HKMA sells US$5b of Exchange Fund Bills; says unrelated to currency slide
The HKMA says the bills to be issued between August 22 and September 19, were mainly to meet demand amid abundant liquidity
The Hong Kong Monetary Authority said it would sell HK$40 billion (US$5.11 billion) of Exchange Fund Bills, halting the Hong Kong dollar’s march toward a 10-year low.
The de facto central bank said the bills would be issued between August 22 and September 19 to satisfy strong demand from banks, given the abundance of liquidity in the financial system. The offer had nothing to do with the recent weakening of the Hong Kong dollar, which is not a concern to the HKMA, it said.
“Banks’ demand for such paper has been strong in recent months, mainly for liquidity management purposes.

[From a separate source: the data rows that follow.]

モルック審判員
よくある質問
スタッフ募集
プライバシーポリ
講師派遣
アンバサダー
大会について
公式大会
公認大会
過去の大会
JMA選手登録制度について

The HKMA considers the additional issuances appropriate amidst the current market environment,” the HKMA said, adding that the search for yield comes as banks’ liquidity coverage ratio will step up to 90 per cent in 2018 and 100 per cent in 2019, under the phase-in arrangement of the Basel liquidity requirements.
As a result of the HKMA’s Exchange Fund Bill issuance, Hong Kong’s aggregate balance, which represents the level of interbank liquidity, is projected to decline from the current HK$259.5 billion level to HK$219.5 billion in September.
The HKMA previously reduced the aggregate balance for a period from a peak of HK$426 billion in November 2015 to HK$259.5 billion in September 2016, but it has been held steady since.